A great shout-out to the humanities and the arts as the discipline that animates the world. It reminds me of the sort of crypto-animism that informs Foucault’s notion of critique, which “would try not to judge but to bring an oeuvre, a book, a sentence, an idea to life” (Foucault 323).
What Sloterdijk is after with his media or communications theory and his techno-ontology is a theory of intimacy, of solidarity, of a subjectivity that does not take place outside of relations between two entities at the very least. The figure of the human being as an empty vessel provides a vehicle for Sloterdijk to speak about inspiration as an originary resonance and mutual augmentation, according to which “the originator does not preexist the pneumatic work, but creates himself synchronously with it as the intimate counterpart of one like himself. . . . Once set up, the canal of animation between Adam and his Lord, filled with endless double echo games, can only be understood as a two-way system” (40-41). Sloterdijk’s sphereology as media theory adheres to an ontology of the event, the happening, transductive or emergent relations, becomings-with. While he is concerned, in the first and last instances, with human relations, his approach is as anthropo-eccentric and object-oriented as you can get, since “anyone who presumes to speak of humans without mentioning their inspirators and intensifiers, of their media, which amount to the same, has missed the topic through their very approach” (42).
In some ways, the notion of the partners who do not precede the partnership is a bit of a well-trodden conceit—though by no means do I feel it is one that does not require continuous emphasis in a culture where privatization, of the individual and of the species, is so destructively hegemonic. Since Heidegger at the very least, being of all kinds has been a Mitsein and a Mitgang, a being-with and a going-along-with that is also a Mitteilung—communication as a sharing (and dividing) among. Entities are insofar as they are together. What Sloterdijk asks after is perhaps unabashedly metaphysical, i.e., “The strong reason for being together is still awaiting an adequate interpretation” (45). Why is existence a matter of resonance? I have not returned to Sloterdijk’s work carefully enough to adequately paraphrase his own interpretations as to what lies behind the ontological necessity for intimacy. I am also anxiously awaiting the following two volumes of the Spheres trilogy. Nevertheless, the urgency for such an interpretation is clear, insofar as we live, Sloterdijk claims, in an “age whose main tenor is that deanimation has an insurmountable lead over reanimation” (75). This is, ultimately, a matter of bioethics in the most profound sense.
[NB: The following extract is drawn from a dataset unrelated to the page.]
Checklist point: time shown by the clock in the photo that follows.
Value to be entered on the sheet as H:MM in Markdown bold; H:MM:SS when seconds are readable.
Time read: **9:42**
I think that the metaceramics of Gormley’s FIELD project suggests that the stakes involved are nothing less than consciousness. The hundreds of thousands of clay figures stare back at us, secretly conscious of our actions. They wordlessly bear witness to our responsibilities, and demand us to do the same, an ethical injunction to know together with the earth.
Foucault, Michel. “What Is Enlightenment?” Ethics: Subjectivity and Truth. Ed. Paul Rainbow.New York: The New Press, 1997. 303-19. Print.
Sloterdijk, Peter. Spheres Volume 1: Bubbles: Microspherology. Trans. William Hoban. Los Angeles: Semiotext(e), 2011. Print.